• [OEFENOPDRACHTEN]
[1] Klopt elke bewering hieronder met de brief over vliegbasis Geilenkirchen? Antwoord per bewering met ja of nee en citeer letterlijk de woorden uit de brief die de doorslag geven. (a) De brief is gedateerd op 3 mei 2016. (b) De brief is gericht aan de Voorzitter van de Eerste Kamer. (c) Het gezondheidsonderzoek van het RIVM stamt uit 2015.
[2] Zet de brief over vliegbasis Geilenkirchen voort, te beginnen na de laatste zin.

• [GEGEVEN TEKST]

34 300 XII Vaststelling van de begrotingsstaten van het Ministerie van Infrastructuur en Milieu (XII) voor het jaar 2016

Nr. 69 BRIEF VAN DE MINISTER VAN DEFENSIE EN STAATSSECRETARIS VAN INFRASTRUCTUUR EN MILIEU

Aan de Voorzitter van de Tweede Kamer der Staten-Generaal

Den Haag, 3 mei 2016

Conform toezeggingen aan uw Kamer in de brieven van 12 september en 17 december 2014 (Kamerstuk 33 750 XII, nr. 98 en Kamerstuk 34 000 XII, nr. 61) en tijdens het algemeen overleg Leefomgeving op 6 november 2014 (Kamerstuk 30 175, nr. 205) en 26 februari 2015 (Kamerstuk 31 209, nr. 169), wordt u hierbij geïnformeerd over de resultaten van het overleg tot op heden met de regio en de Navo over een verdere vermindering van het aantal vliegtuigbewegingen en het bosonderhoud. Ook informeren wij u over het vervolg op het «Gezondheidsonderzoek vliegbasis Geilenkirchen» van het RIVM uit 2014.

• [GEGEVENSUITTREKSEL]
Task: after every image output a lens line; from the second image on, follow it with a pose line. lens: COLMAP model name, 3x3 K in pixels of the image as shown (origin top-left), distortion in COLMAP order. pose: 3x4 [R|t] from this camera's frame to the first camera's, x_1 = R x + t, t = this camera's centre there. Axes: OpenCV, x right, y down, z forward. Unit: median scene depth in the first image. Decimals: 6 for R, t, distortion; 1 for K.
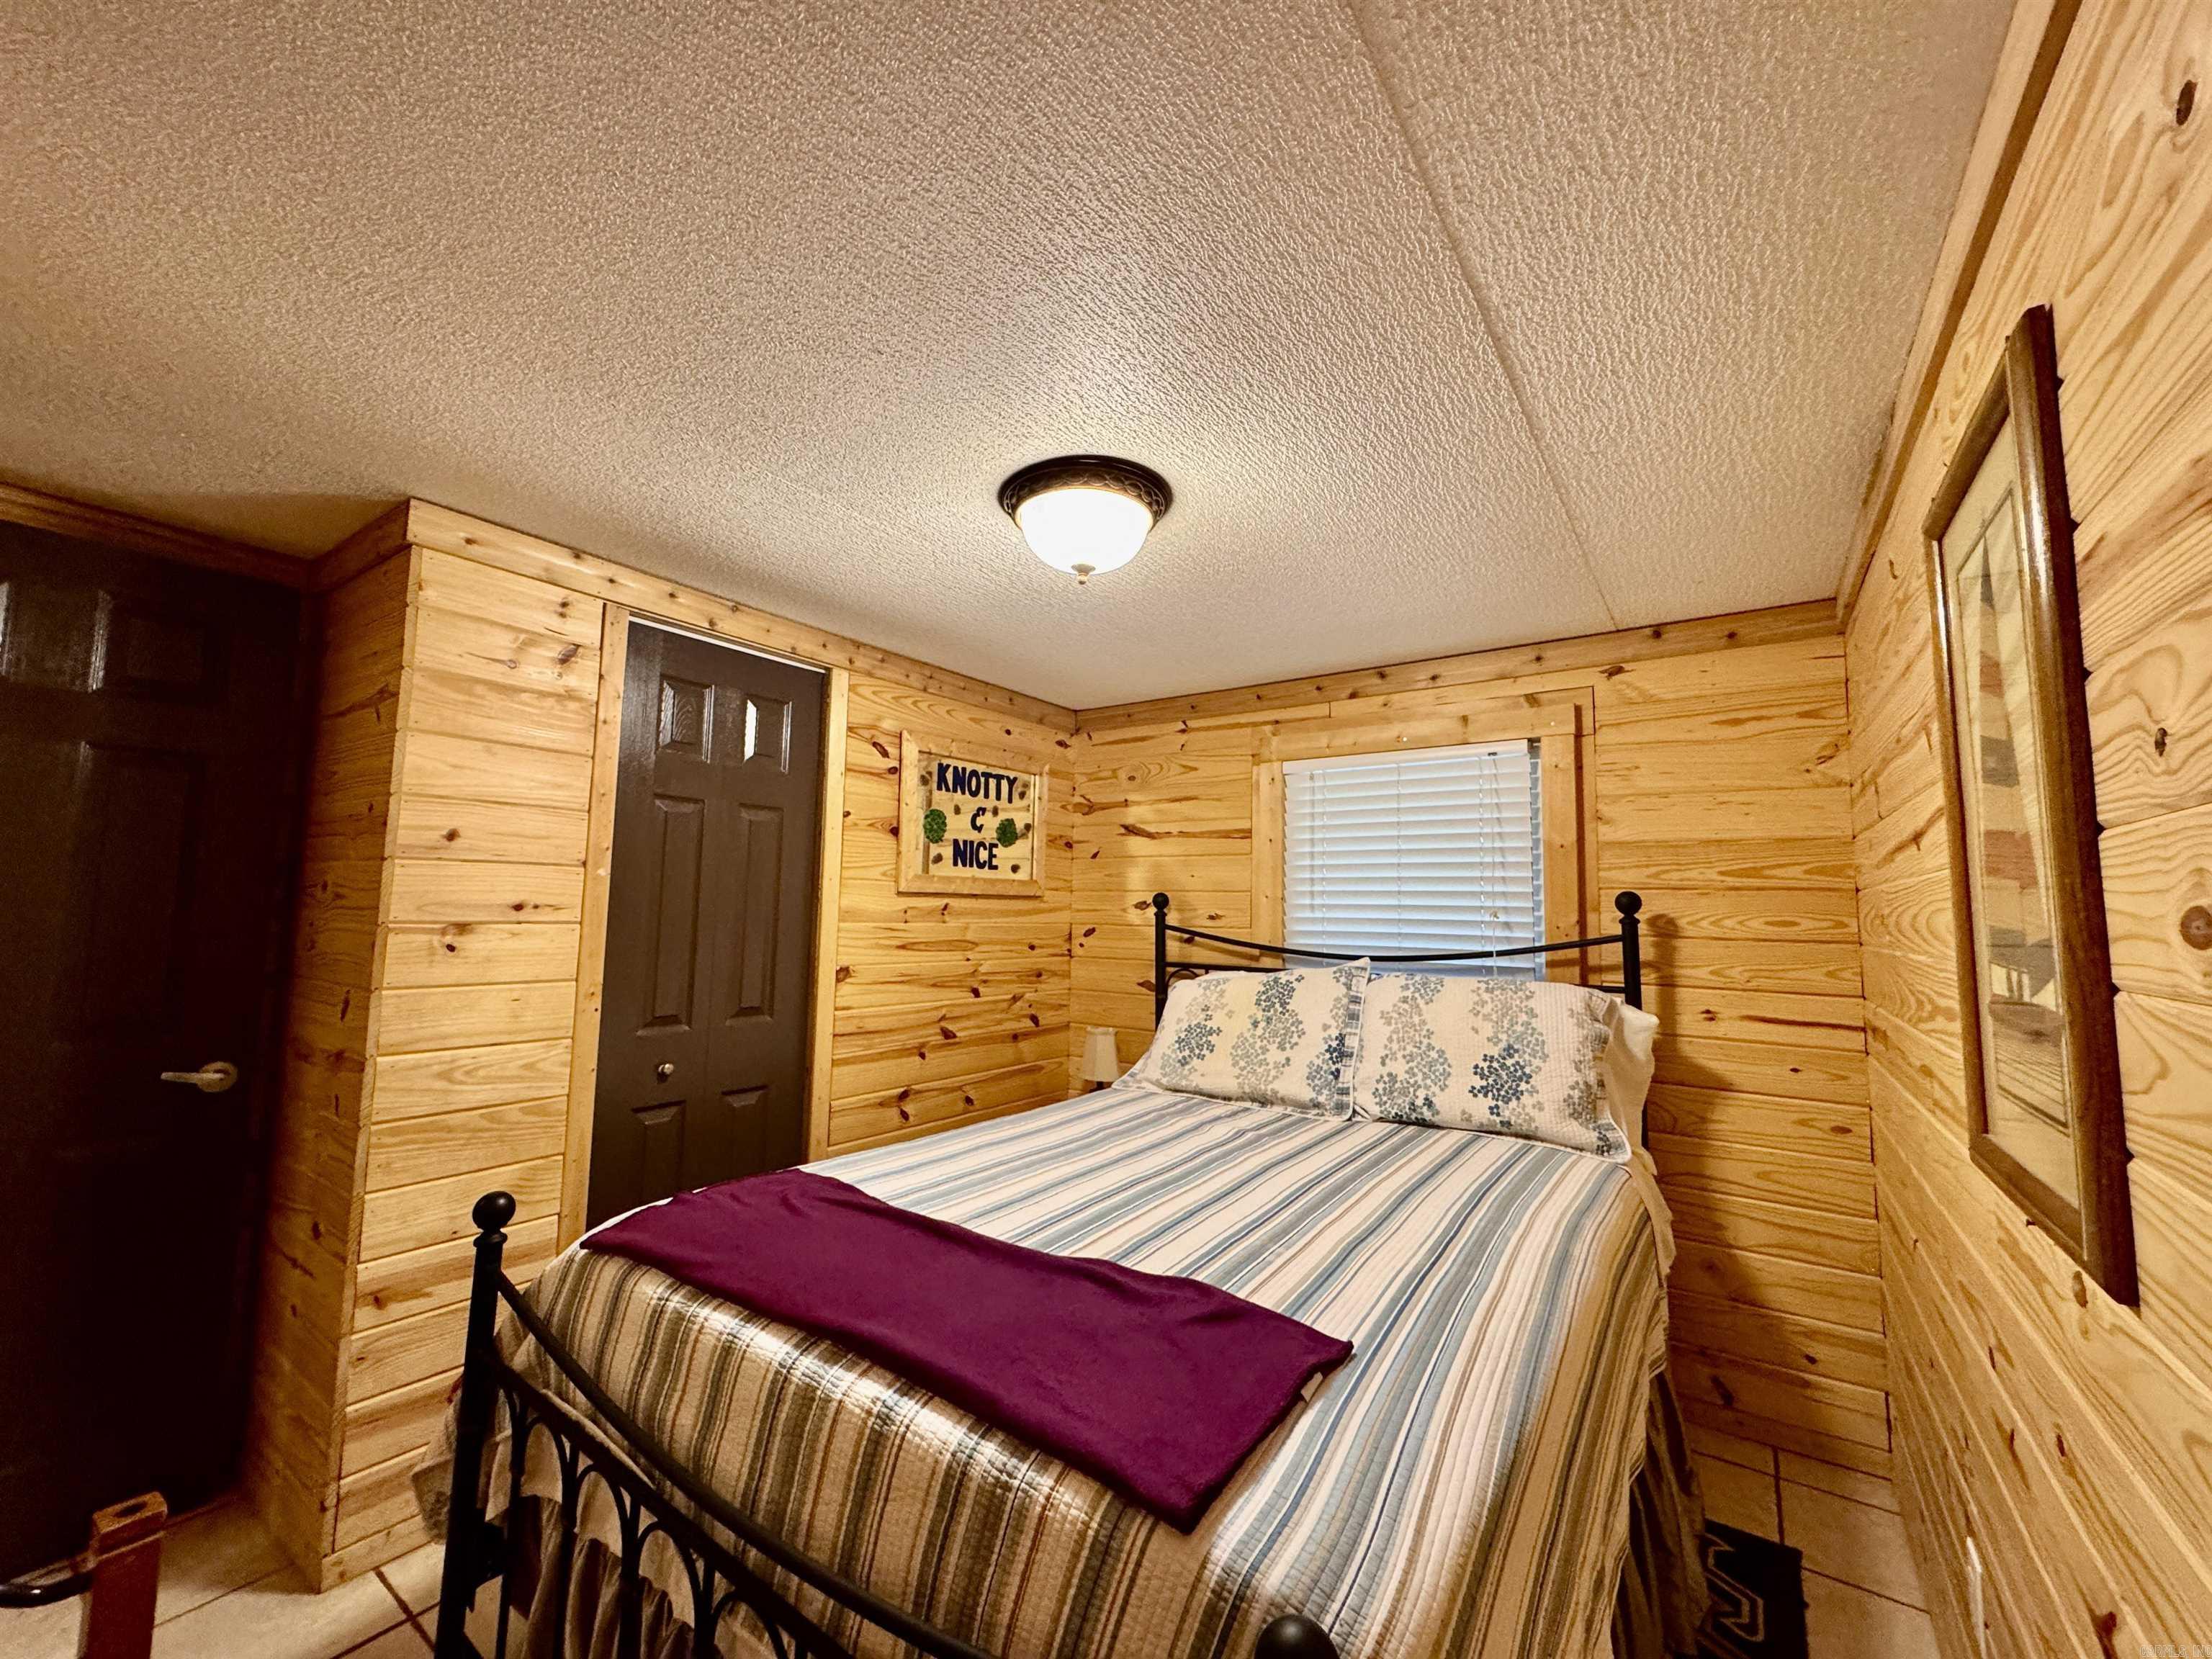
lens RADIAL K [[882.3, 0, 1106.1], [0, 882.3, 825.4], [0, 0, 1]] dist [-0.002694, -0.000085]
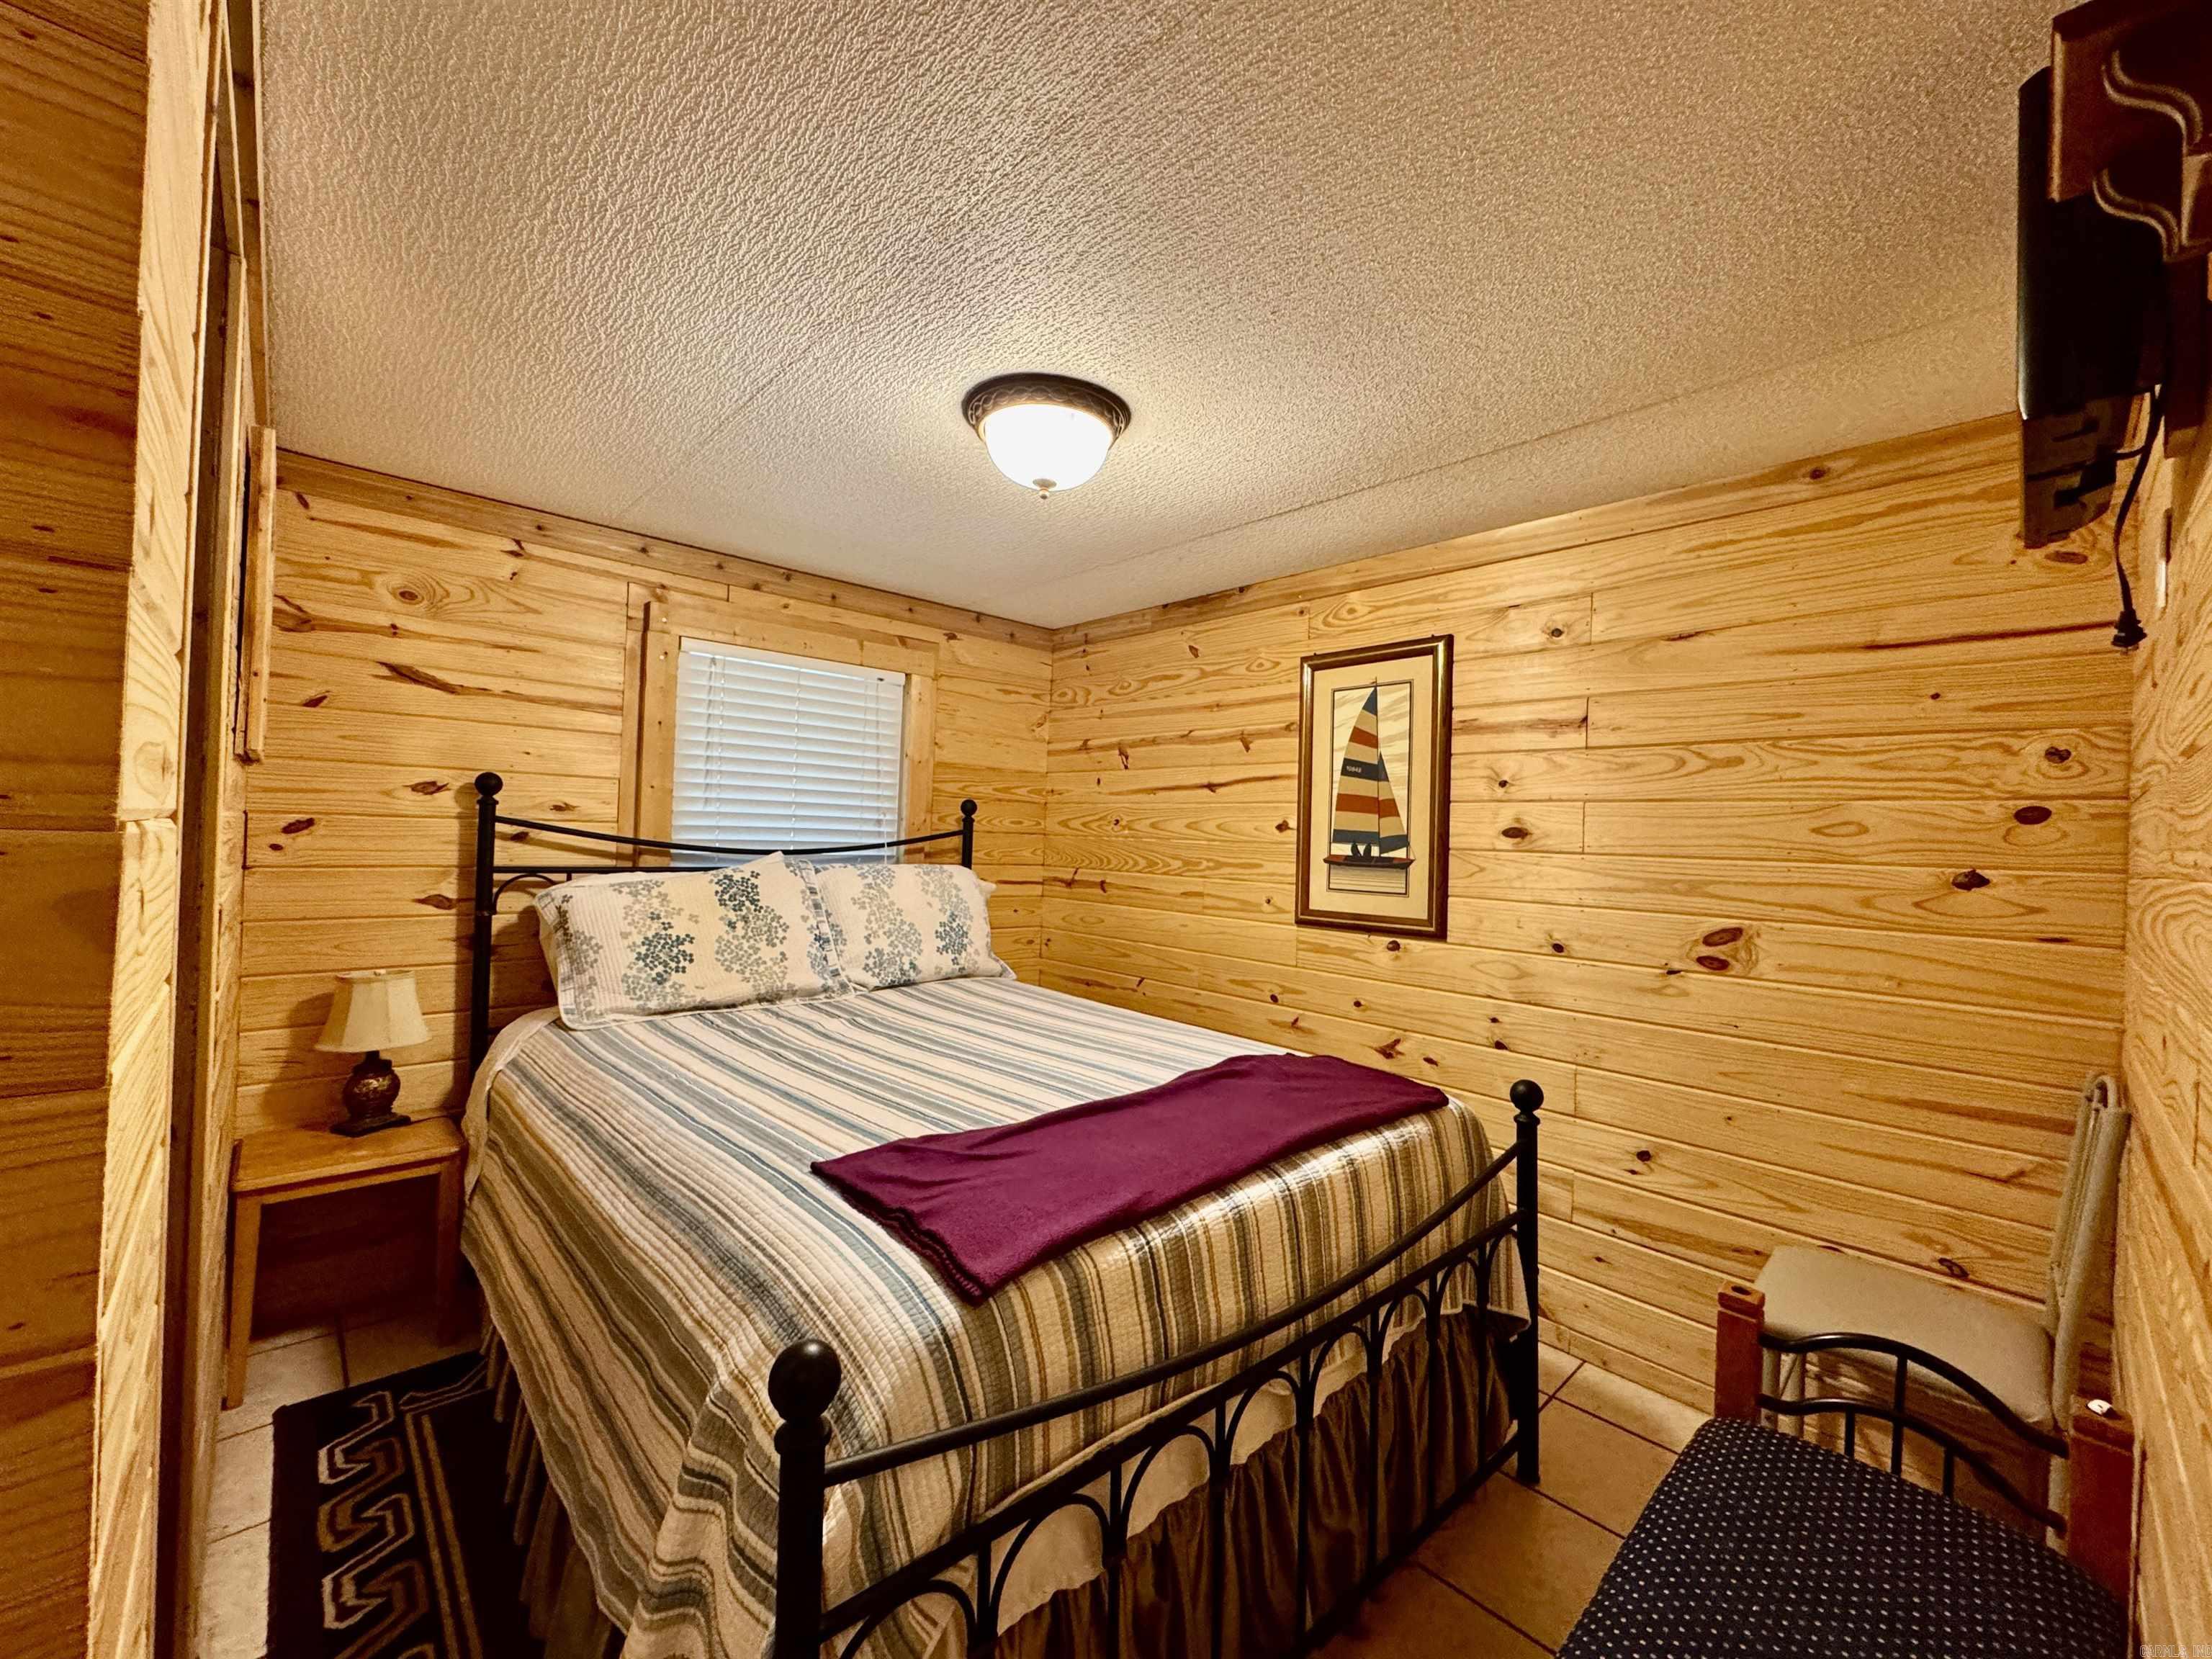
lens RADIAL K [[882.3, 0, 1105.2], [0, 882.3, 826.4], [0, 0, 1]] dist [-0.002694, -0.000085]
pose [[0.199445, -0.002057, 0.979907, -0.710446], [-0.124975, 0.991778, 0.027518, 0.048258], [-0.971907, -0.127953, 0.197548, 0.468406]]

• [ANTWOORDEN PER OPDRACHT]
[1]
(a) Ja: "Den Haag, 3 mei 2016".
(b) Nee: "Aan de Voorzitter van de Tweede Kamer der Staten-Generaal".
(c) Nee: "«Gezondheidsonderzoek vliegbasis Geilenkirchen» van het RIVM uit 2014".

[2]
Geluidsreductie

De inzet van het kabinet blijft erop gericht de geluidsoverlast in de Nederlandse regio rondom de vliegbasis Geilenkirchen zoveel mogelijk te beperken en daarmee de geluidsreductie van ten minste 35 procent vast te houden. Het kabinet wil dit doel bereiken in goede samenwerking met de Navo, de bondgenoten in het AWACS-programma en de regio. Een belangrijke maatregel is de vermindering van het aantal vliegtuigbewegingen boven Nederland. Met de Navo is inmiddels een maximum aantal van 2.600 vliegtuigbewegingen per jaar boven Nederland afgesproken. Ten opzichte van het eerdere maximum van 3.600 is daarmee sprake van een substantiële vermindering. Hierover bent u reeds op 17 december 2014 (Kamerstuk 34 000 XII, nr. 61) geïnformeerd. Andere maatregelen die zijn getroffen betreffen onder meer de verwerving van transportvliegtuigen met stillere motoren, de modernisering van de vluchtsimulator (gekoppeld aan de vermindering van het aantal vliegtuigbewegingen) en de optimalisering van vliegprocedures.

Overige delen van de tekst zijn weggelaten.